Exercise task: Carry on the passage about directed refresh of memory rows from the point where it ends.

Text to read:
As such, since the address processing circuit 13 may perform the second verification on the target refresh command, an erroneous directed refresh operation can be prevented from being performed.

In some embodiments, the address processing circuit 13 is further configured to, after the second verification succeeds, determine a target memory row in the memory block corresponding to the target refresh command and perform refresh processing on N rows adjacent to the target memory row by using the N target refresh commands.

It should be noted that, in one case, the target memory row is specified by the external command signal (specifically, CA<6:0>), that is, the target memory row is specified by the memory controller or SoC. In another case, the target memory row is selected by the memory 10 according to the activation status of each memory row in the last period of time.

However, no matter how the target memory row is determined, the target memory row refers to a memory row whose number of activation in the previous period of time meets a preset condition. The preset condition may be, but is not limited to, one or a combination of the following: (1) the number of activation in the previous period of time is the largest; (2) the memory row whose number of activation in the previous period of time is larger than the threshold value is randomly selected; (3) the memory row is the most recently activated; and (4) the memory row whose number of activation is the largest among B memory rows activated recently. The time length of the “previous period of time” and the value of B may both be set according to practical application scenarios.

Records taken from a collection:
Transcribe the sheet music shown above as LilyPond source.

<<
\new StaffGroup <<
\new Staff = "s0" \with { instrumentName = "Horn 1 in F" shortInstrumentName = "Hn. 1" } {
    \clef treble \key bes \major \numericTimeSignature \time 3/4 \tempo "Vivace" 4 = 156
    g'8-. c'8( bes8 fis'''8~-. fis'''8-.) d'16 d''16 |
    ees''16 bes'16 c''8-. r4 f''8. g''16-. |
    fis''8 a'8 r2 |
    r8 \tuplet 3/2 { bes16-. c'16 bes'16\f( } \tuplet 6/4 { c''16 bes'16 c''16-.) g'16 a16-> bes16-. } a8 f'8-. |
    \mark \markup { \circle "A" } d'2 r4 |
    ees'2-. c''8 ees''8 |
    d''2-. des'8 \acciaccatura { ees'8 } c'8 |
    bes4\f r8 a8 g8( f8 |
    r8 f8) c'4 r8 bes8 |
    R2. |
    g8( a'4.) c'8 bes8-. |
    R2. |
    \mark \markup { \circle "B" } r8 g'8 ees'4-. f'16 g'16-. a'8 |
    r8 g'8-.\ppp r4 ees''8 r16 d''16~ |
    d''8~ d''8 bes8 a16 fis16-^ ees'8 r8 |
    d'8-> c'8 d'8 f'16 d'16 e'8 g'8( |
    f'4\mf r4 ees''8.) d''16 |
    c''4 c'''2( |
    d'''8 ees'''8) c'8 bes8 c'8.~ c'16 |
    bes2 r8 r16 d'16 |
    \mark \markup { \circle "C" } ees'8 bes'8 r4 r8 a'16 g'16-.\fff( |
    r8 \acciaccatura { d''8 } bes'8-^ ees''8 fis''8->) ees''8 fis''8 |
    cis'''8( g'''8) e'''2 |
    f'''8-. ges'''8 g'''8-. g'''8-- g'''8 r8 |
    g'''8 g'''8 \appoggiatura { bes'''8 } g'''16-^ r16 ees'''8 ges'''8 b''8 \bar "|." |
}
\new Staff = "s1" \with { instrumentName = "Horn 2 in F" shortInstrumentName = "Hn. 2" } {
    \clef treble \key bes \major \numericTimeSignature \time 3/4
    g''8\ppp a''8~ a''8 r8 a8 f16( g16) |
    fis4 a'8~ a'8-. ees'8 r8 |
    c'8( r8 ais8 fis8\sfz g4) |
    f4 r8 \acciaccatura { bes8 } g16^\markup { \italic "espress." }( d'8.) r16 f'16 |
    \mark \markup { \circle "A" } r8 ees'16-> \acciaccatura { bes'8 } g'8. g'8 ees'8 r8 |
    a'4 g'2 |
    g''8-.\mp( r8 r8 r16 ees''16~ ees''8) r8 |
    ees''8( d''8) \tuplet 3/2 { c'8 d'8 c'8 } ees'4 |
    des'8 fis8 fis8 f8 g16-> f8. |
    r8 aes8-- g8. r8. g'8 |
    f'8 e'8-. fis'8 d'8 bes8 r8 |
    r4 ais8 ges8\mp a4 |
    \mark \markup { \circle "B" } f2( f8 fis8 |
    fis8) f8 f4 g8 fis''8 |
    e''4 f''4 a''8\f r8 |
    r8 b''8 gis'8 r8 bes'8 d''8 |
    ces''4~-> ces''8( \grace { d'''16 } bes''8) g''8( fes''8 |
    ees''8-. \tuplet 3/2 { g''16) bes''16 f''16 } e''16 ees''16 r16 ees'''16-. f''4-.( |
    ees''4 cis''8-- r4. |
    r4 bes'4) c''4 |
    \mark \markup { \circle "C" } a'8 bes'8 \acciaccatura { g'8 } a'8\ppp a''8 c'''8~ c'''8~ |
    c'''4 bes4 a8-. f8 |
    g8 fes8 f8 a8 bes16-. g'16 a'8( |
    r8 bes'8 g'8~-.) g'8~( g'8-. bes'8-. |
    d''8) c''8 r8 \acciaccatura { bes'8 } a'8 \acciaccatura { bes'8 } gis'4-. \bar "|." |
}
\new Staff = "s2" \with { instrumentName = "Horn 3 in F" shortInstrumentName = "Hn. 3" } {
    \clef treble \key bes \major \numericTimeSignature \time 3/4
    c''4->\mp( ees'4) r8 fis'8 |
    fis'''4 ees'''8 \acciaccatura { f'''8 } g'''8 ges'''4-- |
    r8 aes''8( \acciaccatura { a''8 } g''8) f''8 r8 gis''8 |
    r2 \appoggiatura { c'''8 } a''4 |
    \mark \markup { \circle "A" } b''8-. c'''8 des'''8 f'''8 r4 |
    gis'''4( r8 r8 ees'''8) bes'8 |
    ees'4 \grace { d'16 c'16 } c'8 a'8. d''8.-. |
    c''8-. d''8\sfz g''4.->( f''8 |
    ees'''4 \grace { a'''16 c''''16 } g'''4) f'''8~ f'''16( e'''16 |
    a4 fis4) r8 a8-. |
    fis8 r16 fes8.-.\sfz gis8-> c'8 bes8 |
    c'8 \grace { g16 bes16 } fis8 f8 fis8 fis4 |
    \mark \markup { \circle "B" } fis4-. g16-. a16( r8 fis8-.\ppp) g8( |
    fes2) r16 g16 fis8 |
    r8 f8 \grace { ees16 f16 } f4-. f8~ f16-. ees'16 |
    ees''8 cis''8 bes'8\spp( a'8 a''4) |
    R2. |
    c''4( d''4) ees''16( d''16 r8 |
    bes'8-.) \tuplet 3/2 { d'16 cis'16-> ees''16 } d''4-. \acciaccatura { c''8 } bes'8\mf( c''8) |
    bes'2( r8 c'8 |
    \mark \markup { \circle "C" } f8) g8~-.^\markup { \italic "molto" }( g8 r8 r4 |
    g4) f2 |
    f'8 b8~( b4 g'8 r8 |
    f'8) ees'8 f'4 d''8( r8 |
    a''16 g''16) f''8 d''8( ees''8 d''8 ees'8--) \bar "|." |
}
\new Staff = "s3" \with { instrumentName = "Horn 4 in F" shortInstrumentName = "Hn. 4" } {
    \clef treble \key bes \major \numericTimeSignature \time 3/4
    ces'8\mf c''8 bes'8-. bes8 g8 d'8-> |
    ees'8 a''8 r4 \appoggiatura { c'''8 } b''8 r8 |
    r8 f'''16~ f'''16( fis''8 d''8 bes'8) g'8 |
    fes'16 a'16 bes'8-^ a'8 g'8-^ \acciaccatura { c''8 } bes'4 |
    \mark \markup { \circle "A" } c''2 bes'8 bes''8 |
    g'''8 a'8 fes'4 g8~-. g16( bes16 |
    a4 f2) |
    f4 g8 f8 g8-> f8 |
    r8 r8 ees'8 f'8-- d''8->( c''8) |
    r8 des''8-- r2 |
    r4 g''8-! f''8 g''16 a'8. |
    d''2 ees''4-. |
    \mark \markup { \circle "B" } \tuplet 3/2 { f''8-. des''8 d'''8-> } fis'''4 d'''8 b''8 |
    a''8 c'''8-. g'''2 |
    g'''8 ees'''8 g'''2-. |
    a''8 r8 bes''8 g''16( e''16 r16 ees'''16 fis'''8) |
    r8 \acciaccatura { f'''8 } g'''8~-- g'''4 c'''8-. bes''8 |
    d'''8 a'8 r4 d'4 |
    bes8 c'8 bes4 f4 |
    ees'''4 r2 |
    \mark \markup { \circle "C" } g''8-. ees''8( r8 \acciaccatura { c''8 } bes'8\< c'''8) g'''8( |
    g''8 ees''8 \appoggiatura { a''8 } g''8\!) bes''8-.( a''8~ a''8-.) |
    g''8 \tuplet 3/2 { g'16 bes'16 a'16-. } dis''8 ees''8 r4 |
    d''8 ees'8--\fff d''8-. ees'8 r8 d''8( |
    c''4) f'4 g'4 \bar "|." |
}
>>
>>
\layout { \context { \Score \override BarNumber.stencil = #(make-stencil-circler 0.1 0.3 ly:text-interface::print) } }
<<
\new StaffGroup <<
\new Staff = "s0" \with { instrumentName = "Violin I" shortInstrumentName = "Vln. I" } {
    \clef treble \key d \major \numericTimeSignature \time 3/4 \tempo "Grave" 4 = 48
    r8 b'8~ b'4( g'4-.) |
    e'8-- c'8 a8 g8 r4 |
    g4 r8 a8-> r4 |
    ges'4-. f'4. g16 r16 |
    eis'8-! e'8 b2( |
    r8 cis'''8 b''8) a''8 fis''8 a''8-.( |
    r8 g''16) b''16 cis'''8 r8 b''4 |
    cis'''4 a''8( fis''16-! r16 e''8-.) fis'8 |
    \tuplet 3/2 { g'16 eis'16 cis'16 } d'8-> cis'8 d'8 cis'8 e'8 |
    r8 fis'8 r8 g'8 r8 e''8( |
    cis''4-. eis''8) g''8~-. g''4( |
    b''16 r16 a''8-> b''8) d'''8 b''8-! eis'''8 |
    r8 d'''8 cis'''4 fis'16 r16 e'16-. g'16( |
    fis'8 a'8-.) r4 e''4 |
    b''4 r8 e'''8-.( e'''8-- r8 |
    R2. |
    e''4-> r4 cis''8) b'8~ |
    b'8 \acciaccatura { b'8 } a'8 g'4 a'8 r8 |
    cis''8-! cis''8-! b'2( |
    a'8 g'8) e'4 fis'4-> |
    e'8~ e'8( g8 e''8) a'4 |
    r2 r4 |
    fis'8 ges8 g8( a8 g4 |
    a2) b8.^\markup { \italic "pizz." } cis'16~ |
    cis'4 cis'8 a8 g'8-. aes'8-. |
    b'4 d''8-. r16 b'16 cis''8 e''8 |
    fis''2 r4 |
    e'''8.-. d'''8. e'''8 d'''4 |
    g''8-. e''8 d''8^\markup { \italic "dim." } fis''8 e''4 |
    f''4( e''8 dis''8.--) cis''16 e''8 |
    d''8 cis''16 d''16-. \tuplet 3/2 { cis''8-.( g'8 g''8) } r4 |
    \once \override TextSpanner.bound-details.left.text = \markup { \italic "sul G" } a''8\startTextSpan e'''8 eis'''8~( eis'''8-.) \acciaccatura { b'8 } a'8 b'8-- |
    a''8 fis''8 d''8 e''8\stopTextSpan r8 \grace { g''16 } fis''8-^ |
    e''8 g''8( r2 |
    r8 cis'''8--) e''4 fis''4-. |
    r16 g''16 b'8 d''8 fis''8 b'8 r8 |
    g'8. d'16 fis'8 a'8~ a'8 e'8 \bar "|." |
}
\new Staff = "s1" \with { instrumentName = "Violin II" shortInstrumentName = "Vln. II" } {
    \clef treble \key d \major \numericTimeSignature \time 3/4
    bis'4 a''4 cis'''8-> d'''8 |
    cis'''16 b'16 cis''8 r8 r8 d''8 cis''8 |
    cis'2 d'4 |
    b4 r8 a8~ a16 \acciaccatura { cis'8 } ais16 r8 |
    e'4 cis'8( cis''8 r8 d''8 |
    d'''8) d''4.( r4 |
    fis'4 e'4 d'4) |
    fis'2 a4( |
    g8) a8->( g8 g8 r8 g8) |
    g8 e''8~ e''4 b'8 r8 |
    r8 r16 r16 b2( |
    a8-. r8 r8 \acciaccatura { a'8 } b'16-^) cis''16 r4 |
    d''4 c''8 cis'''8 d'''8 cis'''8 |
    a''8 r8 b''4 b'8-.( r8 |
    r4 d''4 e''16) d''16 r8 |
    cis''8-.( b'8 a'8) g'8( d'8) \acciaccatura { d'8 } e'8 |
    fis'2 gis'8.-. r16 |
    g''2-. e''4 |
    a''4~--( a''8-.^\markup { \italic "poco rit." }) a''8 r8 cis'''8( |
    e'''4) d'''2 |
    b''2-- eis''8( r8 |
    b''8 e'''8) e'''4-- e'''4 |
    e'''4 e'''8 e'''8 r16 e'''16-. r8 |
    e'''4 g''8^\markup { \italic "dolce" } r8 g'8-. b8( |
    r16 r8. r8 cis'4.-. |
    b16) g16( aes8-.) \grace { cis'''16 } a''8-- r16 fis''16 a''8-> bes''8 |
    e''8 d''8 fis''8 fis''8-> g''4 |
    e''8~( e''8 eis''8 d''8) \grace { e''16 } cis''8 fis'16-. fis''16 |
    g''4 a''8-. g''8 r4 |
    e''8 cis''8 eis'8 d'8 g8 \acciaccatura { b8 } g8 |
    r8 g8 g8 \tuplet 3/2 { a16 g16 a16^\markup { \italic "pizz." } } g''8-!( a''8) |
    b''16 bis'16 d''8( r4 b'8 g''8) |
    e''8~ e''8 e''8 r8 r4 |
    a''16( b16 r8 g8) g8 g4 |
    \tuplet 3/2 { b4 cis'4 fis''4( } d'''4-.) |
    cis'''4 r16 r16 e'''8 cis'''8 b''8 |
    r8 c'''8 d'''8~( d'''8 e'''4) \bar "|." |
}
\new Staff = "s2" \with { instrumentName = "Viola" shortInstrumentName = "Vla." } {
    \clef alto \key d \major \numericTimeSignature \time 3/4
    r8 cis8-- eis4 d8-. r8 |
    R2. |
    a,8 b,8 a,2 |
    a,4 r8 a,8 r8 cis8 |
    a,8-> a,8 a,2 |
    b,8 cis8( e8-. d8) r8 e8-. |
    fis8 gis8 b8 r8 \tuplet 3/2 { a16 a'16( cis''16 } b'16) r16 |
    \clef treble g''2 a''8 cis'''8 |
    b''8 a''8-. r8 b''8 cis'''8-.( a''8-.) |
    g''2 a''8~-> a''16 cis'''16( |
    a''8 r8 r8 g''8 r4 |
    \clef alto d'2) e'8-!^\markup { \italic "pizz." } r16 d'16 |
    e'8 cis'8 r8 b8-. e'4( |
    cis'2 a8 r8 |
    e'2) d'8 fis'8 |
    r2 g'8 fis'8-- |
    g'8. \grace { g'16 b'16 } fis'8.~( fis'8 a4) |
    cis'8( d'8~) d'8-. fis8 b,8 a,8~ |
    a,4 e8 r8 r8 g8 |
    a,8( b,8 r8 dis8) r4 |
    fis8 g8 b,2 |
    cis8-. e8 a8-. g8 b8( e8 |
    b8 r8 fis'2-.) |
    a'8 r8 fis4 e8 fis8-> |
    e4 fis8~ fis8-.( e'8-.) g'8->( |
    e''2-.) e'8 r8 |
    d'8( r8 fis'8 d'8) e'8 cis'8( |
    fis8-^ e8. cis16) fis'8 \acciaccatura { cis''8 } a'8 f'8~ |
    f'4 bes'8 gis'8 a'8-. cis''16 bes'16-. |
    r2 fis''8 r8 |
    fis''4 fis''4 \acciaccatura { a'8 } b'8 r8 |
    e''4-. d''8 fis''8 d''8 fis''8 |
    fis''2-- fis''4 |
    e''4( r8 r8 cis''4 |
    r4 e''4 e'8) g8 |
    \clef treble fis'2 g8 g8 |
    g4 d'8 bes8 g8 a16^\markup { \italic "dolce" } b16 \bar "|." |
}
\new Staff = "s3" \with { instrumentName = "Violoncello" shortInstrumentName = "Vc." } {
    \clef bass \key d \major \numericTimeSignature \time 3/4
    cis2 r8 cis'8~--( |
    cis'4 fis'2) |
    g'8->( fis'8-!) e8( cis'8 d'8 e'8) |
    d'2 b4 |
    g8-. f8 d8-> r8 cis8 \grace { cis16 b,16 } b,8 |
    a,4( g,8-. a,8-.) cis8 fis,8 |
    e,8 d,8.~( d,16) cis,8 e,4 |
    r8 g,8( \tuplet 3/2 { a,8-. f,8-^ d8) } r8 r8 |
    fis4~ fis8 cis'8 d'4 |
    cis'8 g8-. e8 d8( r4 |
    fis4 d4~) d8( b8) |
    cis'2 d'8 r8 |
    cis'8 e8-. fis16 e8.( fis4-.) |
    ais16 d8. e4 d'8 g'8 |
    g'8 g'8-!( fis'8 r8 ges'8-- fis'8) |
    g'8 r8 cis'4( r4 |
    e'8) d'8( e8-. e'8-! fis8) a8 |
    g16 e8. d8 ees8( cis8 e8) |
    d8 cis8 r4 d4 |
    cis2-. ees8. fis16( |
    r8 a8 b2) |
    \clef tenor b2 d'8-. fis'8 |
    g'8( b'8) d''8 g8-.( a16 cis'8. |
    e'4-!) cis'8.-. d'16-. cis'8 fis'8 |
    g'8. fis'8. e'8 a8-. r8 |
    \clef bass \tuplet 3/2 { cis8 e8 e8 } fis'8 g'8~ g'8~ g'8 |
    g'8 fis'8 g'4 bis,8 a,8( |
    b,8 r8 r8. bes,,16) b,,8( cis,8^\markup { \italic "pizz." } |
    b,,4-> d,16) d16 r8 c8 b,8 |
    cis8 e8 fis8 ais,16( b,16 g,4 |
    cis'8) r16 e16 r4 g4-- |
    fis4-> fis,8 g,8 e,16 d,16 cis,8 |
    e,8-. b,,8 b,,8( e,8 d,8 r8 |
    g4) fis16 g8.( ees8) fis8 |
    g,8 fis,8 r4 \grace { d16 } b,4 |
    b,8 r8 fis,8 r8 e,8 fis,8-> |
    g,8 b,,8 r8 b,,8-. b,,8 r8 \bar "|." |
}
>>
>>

Answer to this task:
In some embodiments, as shown in FIG. 2, the refresh indication circuit 11 is further configured to receive the target refresh command, perform a first verification on the target refresh command based on the first block selection signal DRFMBnk<15:0>, output a verification result signal, and transmit the verification result signal to the address processing circuit 13. If a memory block corresponding to the first block selection signal DRFMBnk<15:0> is consistent with the memory block corresponding to the target refresh command, the verification result signal characterizes that the first verification succeeds; if the memory block corresponding to the first block selection signal DRFMBnk<15:0> is inconsistent with the memory block corresponding to the target refresh command, the verification result signal characterizes that the first verification fails.

The address processing circuit 13 is further configured to receive the verification result signal and, if the verification result signal characterizes that the first verification fails, perform the aforementioned preset handling operation (for example, the blocking of the target refresh command) and no longer perform the aforementioned second verification; or, if the verification result signal characterizes that the first verification succeeds, continue to perform the aforementioned second verification.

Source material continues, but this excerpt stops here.